National Post (National Edition)

Privacy in the era of snap-and-send

A cautionary tale from a California tech conference

-

Snap-and-send cellphone cameras are turning our children into pornograph­ers, apparently. So declare the police and parent groups now waging war on sexting — the high-school practice of sending racy pictures to friends and paramours. In a modern take on the old-fashioned locker search, U.K. teachers now are being instructed to search students’ mobile phones for evidence of sexting activities — a bizarre policy that essentiall­y turns professors into unwitting child-porn scavengers.

This is part of a larger trend: Mobile-phone technology is destroying our ability to lead private lives. Unless we’re constantly vigilant about everything we do or say in public, every one of us is just one Tweeted photo away from career-ending embarrassm­ent.

In this regard, a cautionary tale emerged this week in Santa Clara, Calif. — at something called PyCon. That would be the annual gathering of software developers who use Python, a popular programmin­g language employed for everything from YouTube to Dropbox to the Civilizati­on video game series.

In other words: a world-class geekfest.

True to stereotype, these tech geeks mostly are young and male and bursting with industry buzz phrases. So when one of the speakers at PyCon started going on about “dongles” and “forking” (the former being a tiny hardware device, the latter being a common programmin­g term), it was natural that a few of the audience members — employees of a company called Play Haven, as it happened — began riffing comically on this odd jargon.

Unfortunat­ely, they did so within earshot of one Adria Richards — a fellow tech geek evangelist who also has a reputation as a sort of politicall­y correct language commissar within the software-developer community. Ms. Richards snapped a picture of the two men with her cellphone, and posted it on Twitter with the name-and-shame annotation: “Not cool. Jokes about forking repo’s in a sexual way and ‘ big’ dongles.”

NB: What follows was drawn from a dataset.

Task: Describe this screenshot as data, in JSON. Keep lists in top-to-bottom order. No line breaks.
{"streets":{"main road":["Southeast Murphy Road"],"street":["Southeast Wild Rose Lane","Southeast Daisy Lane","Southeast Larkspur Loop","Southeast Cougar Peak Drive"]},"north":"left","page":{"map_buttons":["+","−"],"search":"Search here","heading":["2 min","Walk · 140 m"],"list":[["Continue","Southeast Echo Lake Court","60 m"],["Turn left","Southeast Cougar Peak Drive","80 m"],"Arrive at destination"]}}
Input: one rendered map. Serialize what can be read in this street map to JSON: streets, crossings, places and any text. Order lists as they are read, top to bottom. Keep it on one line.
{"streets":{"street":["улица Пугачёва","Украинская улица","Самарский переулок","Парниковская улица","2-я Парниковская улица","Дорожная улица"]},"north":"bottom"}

Her photo showed the nametag of one of the men. Two days later, one of them was fired by Play Haven — “which sucks,” he later wrote on a message forum, “because I have three kids and I really liked that job.”

It’s an absurd result for a variety of reasons — the foremost being that it’s not even clear his remark was off-colour. “While I did make a ‘big don- gle’ joke about a fictional piece [of ] hardware that identified as male, no sexual jokes were made about forking,” he wrote. “My friends and I had decided ‘forking someone’s repo’ is a new form of flattery (the highest form being implementa­tion) … The sexual context was applied by Adria, and not us.”

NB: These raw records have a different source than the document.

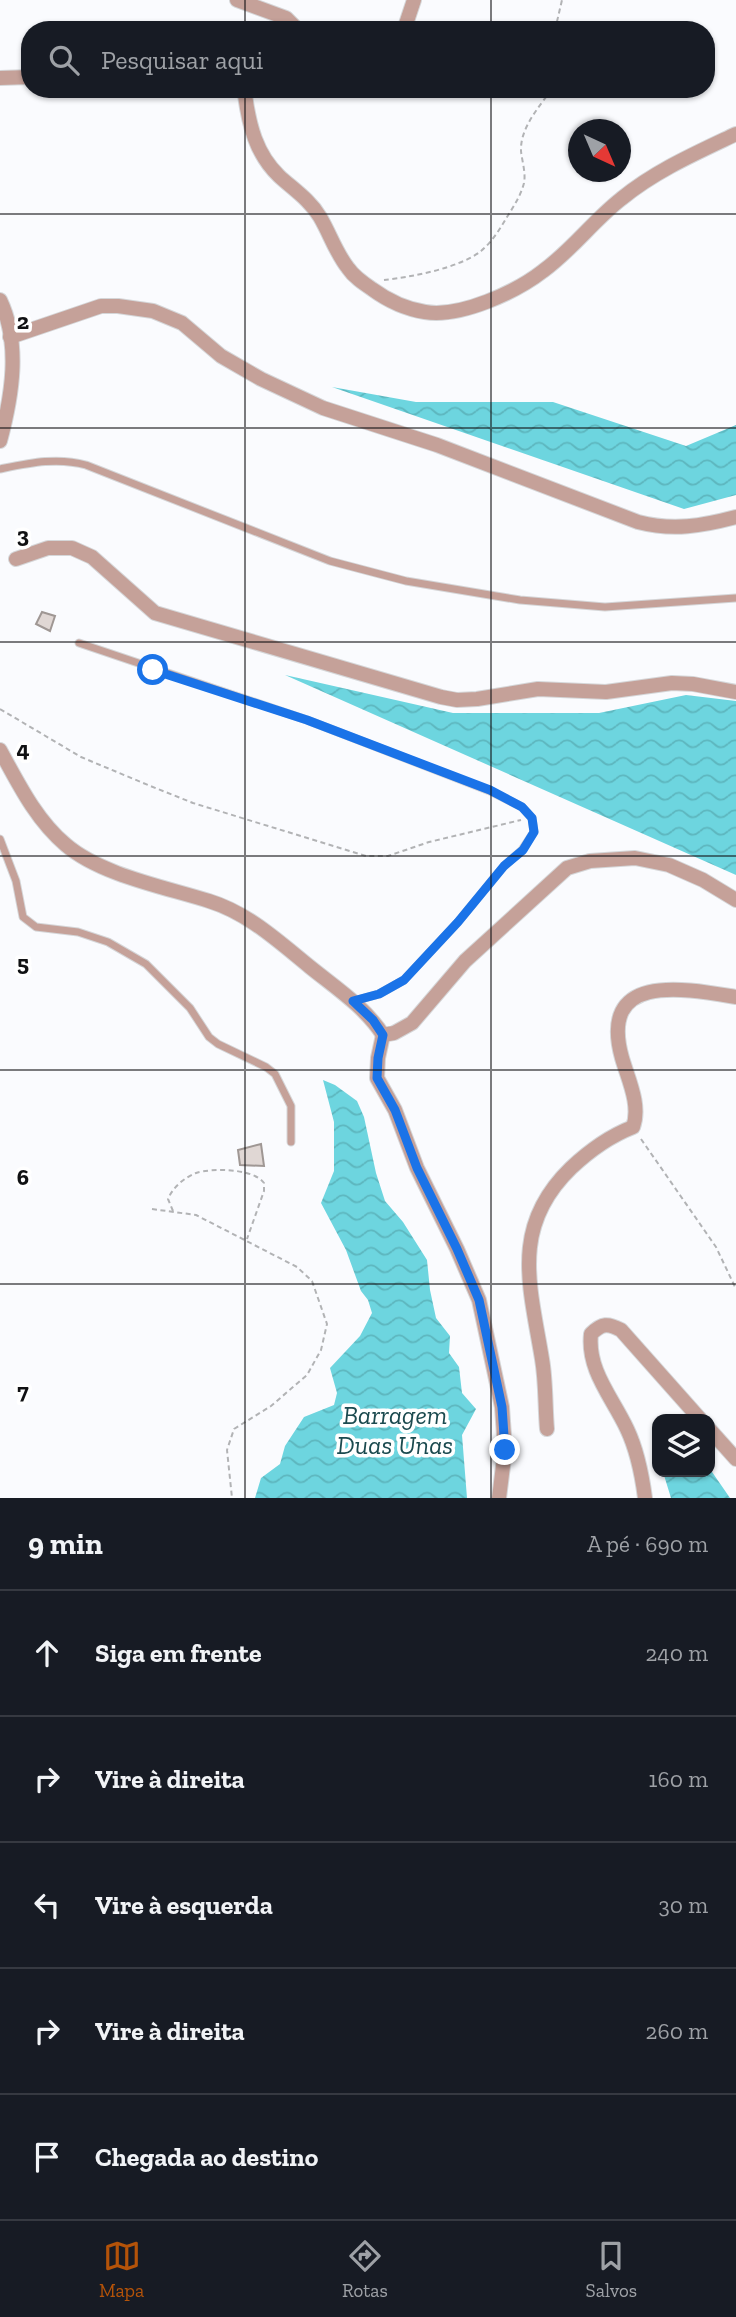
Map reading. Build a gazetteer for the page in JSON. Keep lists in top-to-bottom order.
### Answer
{
  "water": ["Barragem Duas Unas"],
  "north": "bottom right",
  "page": {
    "search": "Pesquisar aqui",
    "heading": ["9 min", "A pé · 690 m"],
    "list": [
      ["Siga em frente", "240 m"],
      ["Vire à direita", "160 m"],
      ["Vire à esquerda", "30 m"],
      ["Vire à direita", "260 m"],
      "Chegada ao destino"
    ],
    "nav": ["Mapa", "Rotas", "Salvos"]
  },
  "grid": {
    "rows": [
      "2",
      "3",
      "4",
      "5",
      "6",
      "7"
    ]
  }
}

It’s true that much of the tech world is a boys club full of casual and not-so-casual sexism. And one can see why some women have chips on their shoulder in this sort of environmen­t. But what Ms. Richards did went beyond the pale. Recognizin­g this, her own employer, the email company SendGrid, promptly fired her. “SendGrid supports the right to report inappropri­ate behavior,” wrote its CEO. “[But] publicly shaming the offenders — and bystanders — was not the appropriat­e way to handle the situation.”

It ’s also gratifying to see other female techies rallying to the defense of the two photograph­ed donglers. Oregonbase­d web developer Amanda Blum, for instance, has blogged that “ultimately, [Ms. Richards behaviour] actually harms female developers because it forms the perception that we are to be feared, we are humorless, that we are hard to work with.” Just so.

But the fact is that it doesn’t matter how many smart, reasonable, open-minded women come out on the right side after the fact. Once someone is shamed on the web, it’s hard to reverse the damage. And so all of us, whether on stage or in the audience, always have to speak and act in a guarded manner, stripped of satire, humour, sarcasm or anything else that might be misconstru­ed by a selectivel­y hypersensi­tive eavesdropp­er with a smartphone.

The Internet was supposed to facilitate free speech. And of course, it has: Ms. Richards’ former company, SendGrid, has delivered 97 billion emails. Yet, ironically, this same technology has created a regime of de facto censorship whereby teachers feel entitled to search your kid’s cellphone, and a stray joke or a few out-of-context words at an industry conference can ruin your life.

As Mr. Richards might put it: “Not cool.”